この告白方は、数多に失恋した経験から圧倒的に強くなったメンタルがあってこそ成せるもの。今日までずっとこれをやらず、毎度時間を置いて1回ずつ告白し続けてきたのは布石! 何気ない朝にいきなり初である連続告白――インパクトは大きいはず!
――長い絶望に決着を。ことりちゃんのハートを射止めて……オレは今日から彼女とラブラブするんだ!
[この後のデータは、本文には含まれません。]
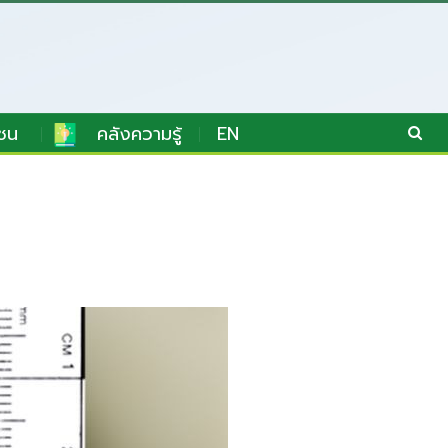
ชน
คลังความรู้
EN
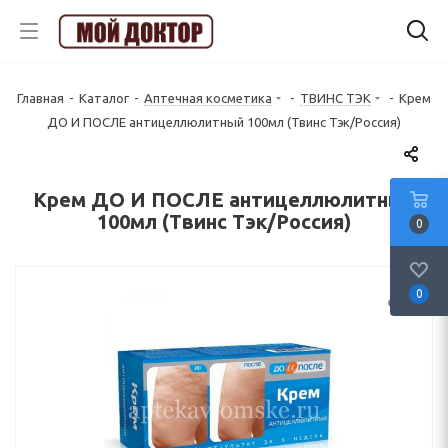
Главная
-
Каталог
-
Аптечная косметика
-
ТВИНС ТЭК
-
Крем
ДО И ПОСЛЕ антицеллюлитный 100мл (Твинс Тэк/Россия)
Крем ДО И ПОСЛЕ антицеллюлитный
100мл (Твинс Тэк/Россия)
0
0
さらに、オレは両手を広げがてら地面を蹴った。思いっきりことりちゃんに抱きつく、そういう大技のための跳躍。これで彼女を勢いよく、加えて優しく捕らえて――驚愕と意外性という二重の意味でドキッとさせる。
――受け取ってくれことりちゃん、直情型かつバカなオレの……最初で最後の「策と愛に溢れし告白」を!
オレはそこで確かに見た。彼女のクリクリとした瞳に、久々に宿っていたのだ。それはおそらく――迷いの光。
あっという間に、飛び出したオレの体は立ち尽くしている彼女の体に肉薄する。もうちょっとだ。もしかすると、もしかするかもしれない。手応えと期待が全身をぞぞっと伝う。返事は、どうだ。イエスか、ノーか。
審判は――――――――?
「ごめんなさいっ、やっぱりそれはまだできないかな」
ダメだった。
目前にいたことりちゃんは苦い笑顔で答え、スレスレのところで素早く横にかわした。したがって、我が不意打ちのハグは空を切る。
「チェストぉ!??」
そんな情けない声をあげ、勢いあまったオレは地面へと突っ込むのだった。これにて、オレの2万300回目の告白は幕を下ろした……。
結局オレは今日もことりちゃんの了承をもらえず、悔しがりながら幼馴染たちと一緒に登校する朝を迎えたのであった。後で擦りむいたところをことりちゃんが手当てしてくれたのだが……それはまた別の話。ぐへへへへ。